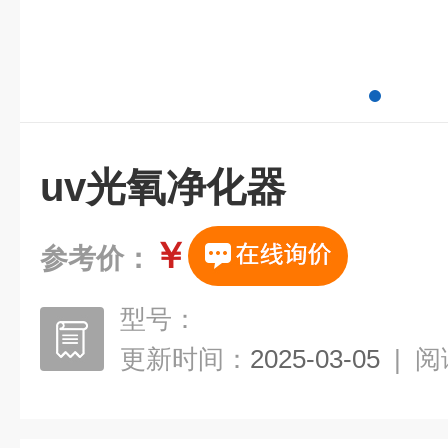
uv光氧净化器
￥
参考价：
型号：
更新时间：
2025-03-05
|
阅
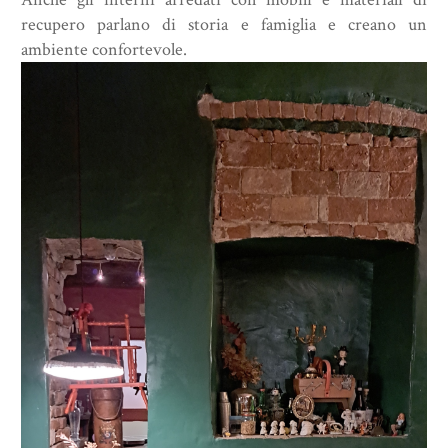
recupero parlano di storia e famiglia e creano un
ambiente confortevole.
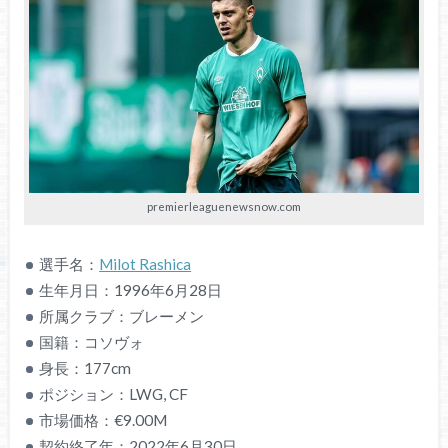
premierleaguenewsnow.com
選手名：
Milot Rashica
生年月日：1996年6月28日
所属クラブ：ブレーメン
国籍：コソヴォ
身長：177cm
ポジション：LWG, CF
市場価格：€9.00M
契約終了年：2022年6月30日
----
- [Activity]: Write out the listing word for word, omitting the pictures it holds.

- [Result for this exercise]:
uv光氧净化器
￥
参考价：
型号：
更新时间：
2025-03-05
|
阅
recupero parlano di storia e famiglia e creano un
ambiente confortevole.
premierleaguenewsnow.com
選手名：
Milot Rashica
生年月日：1996年6月28日
所属クラブ：ブレーメン
国籍：コソヴォ
身長：177cm
ポジション：LWG, CF
市場価格：€9.00M
契約終了年：2022年6月30日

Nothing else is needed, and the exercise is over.